Поскуливая, забрался в кусты, подальше от аллейки, где до этого горестно и прощально пил, зарылся в листву, чтоб никто не нашёл в гибельном позоре самоуправства, вскрыл вены осколком…


***

«Женщины, женщины…

Зубы исскрежещены!»


***

Не быть бы Великому Великим, ан хранила судьба. Или недоля проклятая.

Прогуливалась в те поры парочка по аллейке. Долго, видно, прогуливалась… парню захотелось пописать. А где, как? Для этого надо придумать причину, достойно удалиться. Придумал, конечно.

И удалился…


***

В итоге пописал не на что-нибудь, а прямо на умирающего в кустах, уже окровавленного Великого, – неразличимого за листвой.

Вызвали неотложку, спасли щедро орошённого, грустно отплывающего в нети…

«А зачем, зачем?..» – Трагически вопиял потом нелепо спасённый.

Потом добавлял, однако: «Божья роса…»


***

И запил снова. И записал дрожащею рукою о жизни и смерти. Назвал: «Труба»:


«Умеp.

Веpней, по-укpаински —

Вмеp.

В дёpн, в смеpть недp

Вpос.

Всё. Труба.

В космос вхожу, как пленный в воду.

Гощу тяжело.

В пустой вселенной шаpю, как меpтвец.

Шарю, шарю, шарю…

Ну, ну, – давай!

…не убывает.

Жил, как-никак, всё ж…»


Внутри человека ничего нет


***

И всё ж по излогам, по извилистым долам расколотого, битвами людскими разделённого мира вился Великий долго… а страшная болезнь клептомания не отпускала.
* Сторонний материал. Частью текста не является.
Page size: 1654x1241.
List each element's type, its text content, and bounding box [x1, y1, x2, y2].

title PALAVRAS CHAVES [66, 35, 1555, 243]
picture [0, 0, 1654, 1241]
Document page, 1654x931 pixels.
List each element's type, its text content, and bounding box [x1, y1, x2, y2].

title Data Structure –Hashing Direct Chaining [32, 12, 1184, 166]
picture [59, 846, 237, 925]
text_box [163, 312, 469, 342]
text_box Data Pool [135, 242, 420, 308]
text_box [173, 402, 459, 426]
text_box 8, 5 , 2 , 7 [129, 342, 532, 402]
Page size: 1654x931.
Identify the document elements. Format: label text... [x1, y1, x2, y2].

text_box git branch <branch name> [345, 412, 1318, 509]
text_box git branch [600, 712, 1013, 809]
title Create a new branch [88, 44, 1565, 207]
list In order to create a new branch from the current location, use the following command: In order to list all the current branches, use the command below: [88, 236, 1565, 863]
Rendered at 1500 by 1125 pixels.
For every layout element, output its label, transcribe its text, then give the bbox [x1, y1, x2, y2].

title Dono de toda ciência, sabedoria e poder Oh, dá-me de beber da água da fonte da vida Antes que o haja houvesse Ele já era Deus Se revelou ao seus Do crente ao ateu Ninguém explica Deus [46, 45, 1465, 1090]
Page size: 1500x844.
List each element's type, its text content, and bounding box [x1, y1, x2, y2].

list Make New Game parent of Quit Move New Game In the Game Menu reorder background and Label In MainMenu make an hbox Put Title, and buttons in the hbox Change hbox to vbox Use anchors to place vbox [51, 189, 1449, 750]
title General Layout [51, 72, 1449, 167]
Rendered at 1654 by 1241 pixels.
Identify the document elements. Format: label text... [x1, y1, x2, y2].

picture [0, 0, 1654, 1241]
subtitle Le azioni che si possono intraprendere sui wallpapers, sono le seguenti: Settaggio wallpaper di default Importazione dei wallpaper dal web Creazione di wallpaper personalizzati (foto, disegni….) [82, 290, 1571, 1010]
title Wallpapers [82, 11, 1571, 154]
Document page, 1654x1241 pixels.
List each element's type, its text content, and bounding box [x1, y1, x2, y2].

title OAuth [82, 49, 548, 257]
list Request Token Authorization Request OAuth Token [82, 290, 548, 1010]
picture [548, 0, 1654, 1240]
Ну не мог он не взять то, что неважно лежало. Миропорядок рушился!


***

Всхлипнул однажды:

«А может быть, мир и не готов меня правильно воспринимать?..»


***

И ведь не корысти ради крал, а только ради смутной, неведомой, в глубочайших недрах затаённой надобы. Не жадобы, а именно надобы. То, что лежало хорошо и важно, не крал. Тут миропорядок не рушился. По врождённому недомоганию (или свыше наущенному?) брал только плохо лежащее.

И старел, и грузнел, и слеп… и писал чудовищные, выдающиеся вирши, и держался, как мог, но…

Раскол между промысленной сутью и грязным миром ломал его. Ломал прозрачные крылья. Мутные потоки не давали увидеть большинству смертных его бессмертный огненный кирпичик, таимый в застенчивой душе, так и не размытый до конца, но так и не блеснувший однажды во всю ослепительную мощь ахнувшему и вдруг чудесно прозревшему миру…


***

Обрывочки:


«Снова ловят кого-то менты…»


***

«Из огня да в полымя

Через пень-колоду…»


***

«Светохода. Светофора. Кривошип…»


***

«…отголоски Рая – наша прозрачность. Полная уверенность в ней. На поверку – кажимость. «Череп… это шлем космонавта?». А как же! Вот, прилетели. Думаем.

Думаем, что все видят и знают, что думаем. Прозрачные же.

А «все» не знают, не видят. Не видно мыслей, которые думаем. Шлем не прозрачный. Вот и бардак – от недовидений. Трагедия нестроения, недосостык…»


***

Как жук, постаревший и подслеповатый, залетел-таки снова. По малому делу залетел – не смог в очередной раз не украсть то, что очень плохо лежало в занюханной фруктовой лавчонке…

Залетел, как жук, заплутавший среди медовых палисадов залетает в открытую форточку, которая вдруг коварно захлопывается сладким, фруктовым ветерком…

Залетел в узилище. И очень там тосковал.

Болел… всё болело внутри. Били много. А врачей толковых нет. Как быть?

И снизошла на него редкая в космическом милосердии мысль – внутри человека ничего нет! Следовательно, болеть нечему…

Самое интересное – мысль помогла. Да как! Боль отпустила. И не возвращалась потом весь оставшийся срок…


***


Осталось в архиве кое-что из тюремных дум:

***

«Гнилой, значит умный. Образованный, сложный. Это по тюремным понятиям, здесь, на земле так считается. А вот в Раю человек – прост. Не образованный, не гнилой. На землю же отправлен с порчей, со знанием. Знанием соблазна, для начала.